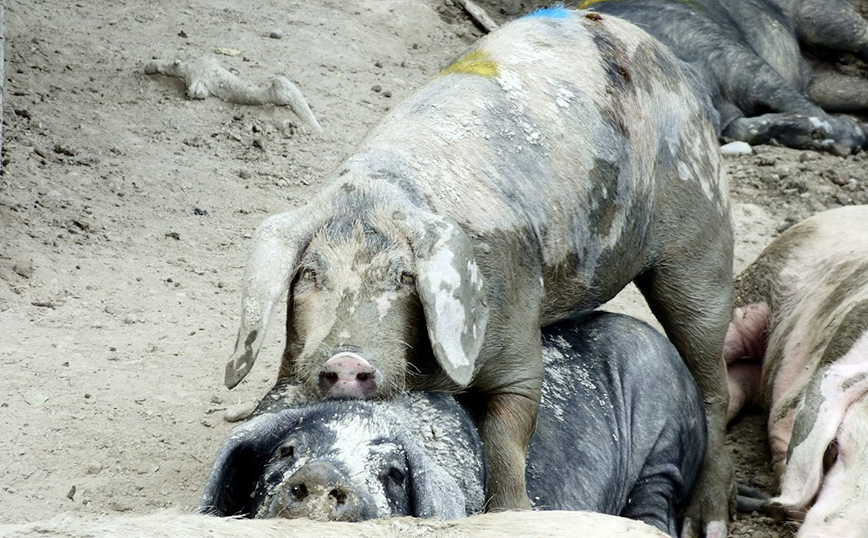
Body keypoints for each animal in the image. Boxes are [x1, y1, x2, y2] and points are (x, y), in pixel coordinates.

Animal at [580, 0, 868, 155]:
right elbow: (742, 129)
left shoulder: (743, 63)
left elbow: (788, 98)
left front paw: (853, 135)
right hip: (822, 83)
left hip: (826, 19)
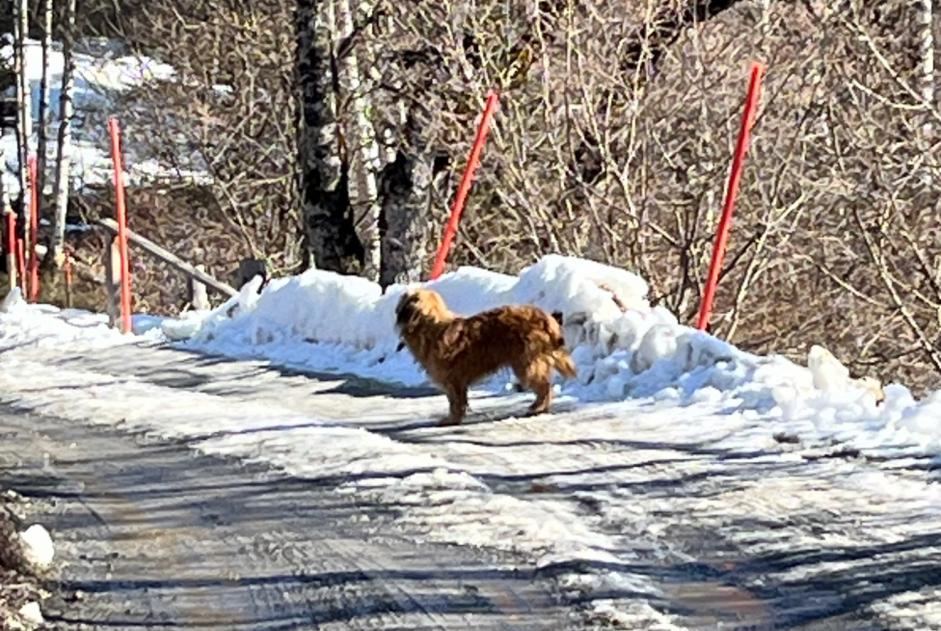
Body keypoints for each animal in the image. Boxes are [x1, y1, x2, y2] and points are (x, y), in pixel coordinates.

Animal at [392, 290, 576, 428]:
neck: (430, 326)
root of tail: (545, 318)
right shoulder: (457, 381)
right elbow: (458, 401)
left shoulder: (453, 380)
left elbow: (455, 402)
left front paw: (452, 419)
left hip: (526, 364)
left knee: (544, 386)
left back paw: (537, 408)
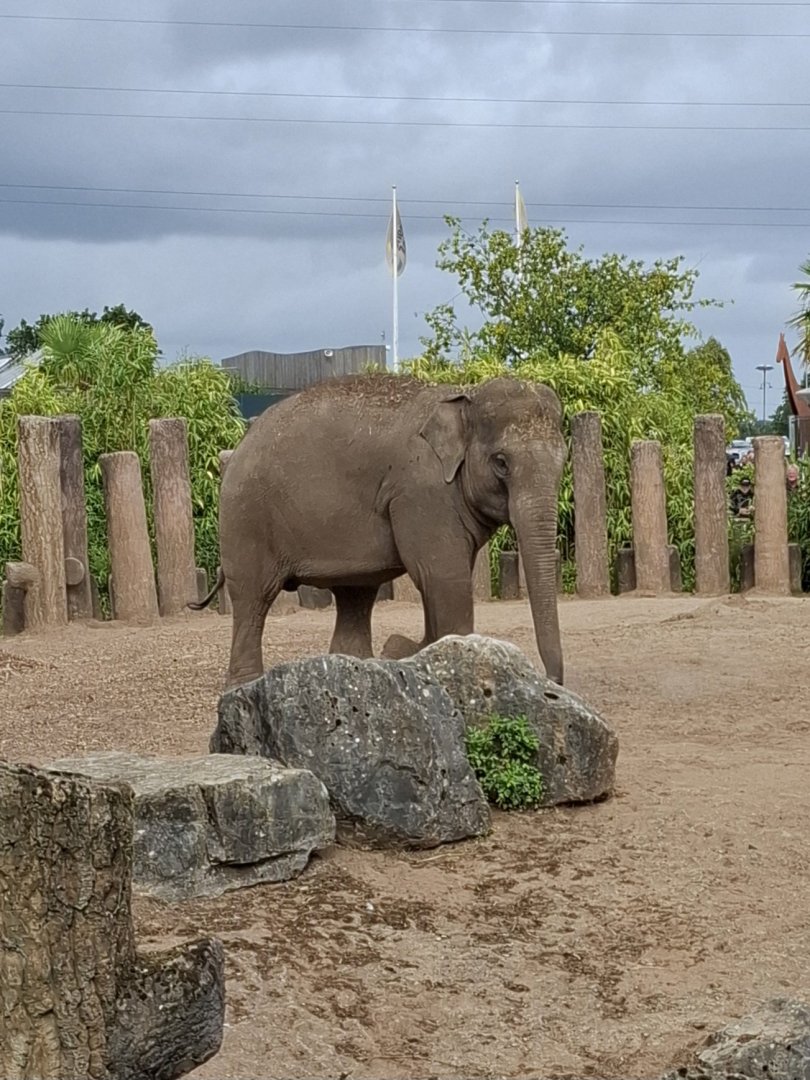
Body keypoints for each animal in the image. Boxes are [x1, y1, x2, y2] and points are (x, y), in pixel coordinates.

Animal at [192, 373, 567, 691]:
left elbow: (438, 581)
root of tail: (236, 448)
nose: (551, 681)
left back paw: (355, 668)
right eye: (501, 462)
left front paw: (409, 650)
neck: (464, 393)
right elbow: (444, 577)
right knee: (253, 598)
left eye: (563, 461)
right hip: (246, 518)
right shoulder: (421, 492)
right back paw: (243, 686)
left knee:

> [TASK DESCRIPTION] Would you repeat the listing word for word and skip every picture?

> [COMPLETED EXERCISE]
Body keypoints for each animal in the image. Boxes are [x1, y1, x2, y2] and points are (x, y), in pixel coordinates.

Animal at [580, 0, 868, 155]:
right elbow: (742, 129)
left shoulder: (743, 63)
left elbow: (788, 98)
left front paw: (853, 135)
right hip: (822, 83)
left hip: (826, 19)
Body keypoints for each animal in the image. Boxes are [x1, y1, x2, y2] and points are (x, y), in pixel coordinates.

Animal at [392, 290, 576, 428]:
neck: (430, 326)
root of tail: (545, 318)
right shoulder: (457, 381)
right elbow: (458, 401)
left shoulder: (453, 380)
left elbow: (455, 402)
left front paw: (452, 419)
left hip: (526, 364)
left knee: (544, 386)
left back paw: (537, 408)
Body keypoints for each animal in the image. Boxes are [x1, y1, x2, y2] and points are (x, y), in pixel coordinates.

Animal at [192, 373, 567, 691]:
left elbow: (438, 581)
root of tail: (236, 448)
nose: (551, 681)
left back paw: (355, 668)
right eye: (501, 462)
left front paw: (409, 650)
neck: (464, 393)
right elbow: (444, 577)
right knee: (253, 598)
left eye: (563, 461)
right hip: (246, 518)
right shoulder: (421, 492)
right back paw: (243, 686)
left knee:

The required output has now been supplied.